▸ **Your instructions**: Select from the records below every line that has the word "further" in it.

▸ **Material for this task**:
---

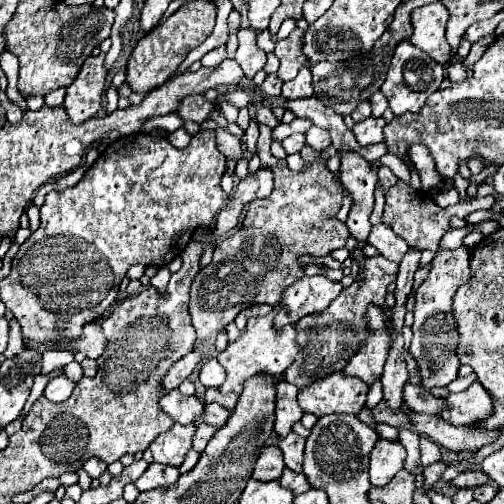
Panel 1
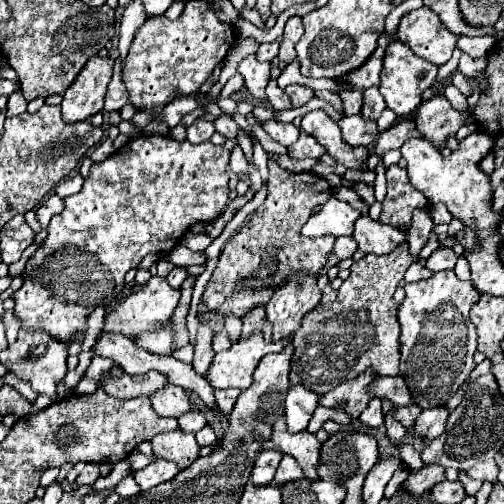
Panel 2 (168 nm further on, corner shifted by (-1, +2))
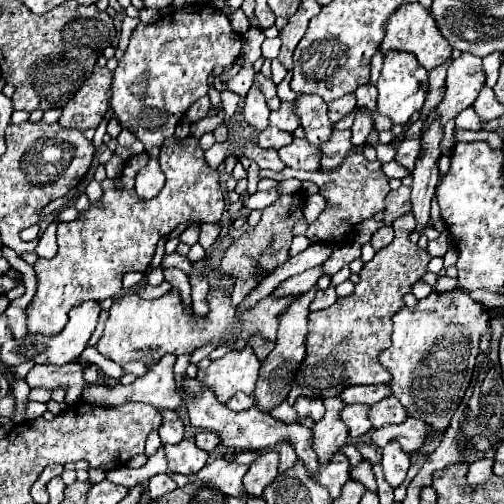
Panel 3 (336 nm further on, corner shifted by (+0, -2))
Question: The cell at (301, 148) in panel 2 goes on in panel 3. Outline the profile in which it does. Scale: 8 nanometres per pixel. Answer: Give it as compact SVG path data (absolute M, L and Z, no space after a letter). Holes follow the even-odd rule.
M294 138L292 144L278 150L280 160L294 170L318 170L320 150L306 142L304 138Z

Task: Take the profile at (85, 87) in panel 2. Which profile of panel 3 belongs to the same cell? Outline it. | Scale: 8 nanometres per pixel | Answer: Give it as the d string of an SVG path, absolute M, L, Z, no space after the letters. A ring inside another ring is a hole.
M94 66L92 76L82 84L82 88L62 108L60 126L76 128L82 132L88 128L96 128L108 110L110 84L112 84L112 72L106 66L104 68Z

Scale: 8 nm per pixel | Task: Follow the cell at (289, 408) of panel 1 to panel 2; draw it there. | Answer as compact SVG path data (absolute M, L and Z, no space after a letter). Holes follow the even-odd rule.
M297 384L287 392L285 420L287 420L287 426L291 432L299 432L299 430L307 428L315 408L317 408L317 400L319 400L319 396L313 394L311 390L303 388L303 384Z

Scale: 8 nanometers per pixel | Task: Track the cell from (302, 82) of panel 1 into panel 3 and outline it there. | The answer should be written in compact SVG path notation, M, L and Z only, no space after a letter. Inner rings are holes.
M282 102L282 106L274 112L270 112L270 126L276 126L286 132L294 132L300 126L298 116L294 114L294 104L292 102Z

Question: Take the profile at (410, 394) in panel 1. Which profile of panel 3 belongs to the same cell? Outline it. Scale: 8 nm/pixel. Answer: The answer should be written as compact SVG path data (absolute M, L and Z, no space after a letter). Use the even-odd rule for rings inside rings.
M386 384L378 386L350 386L340 394L340 400L344 404L366 404L372 406L378 400L390 396L390 388Z

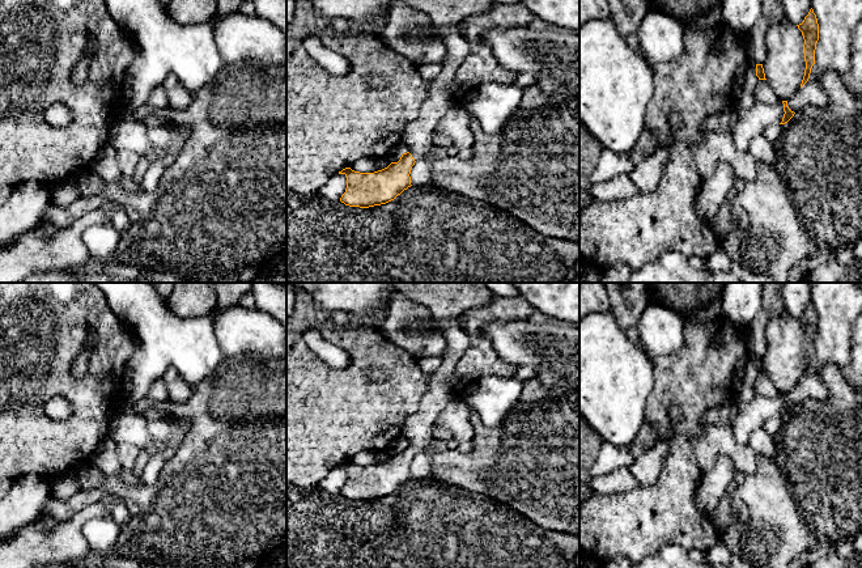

---

▸ **Result**:
Panel 2 (168 nm further on, corner shifted by (-1, +2))
Panel 3 (336 nm further on, corner shifted by (+0, -2))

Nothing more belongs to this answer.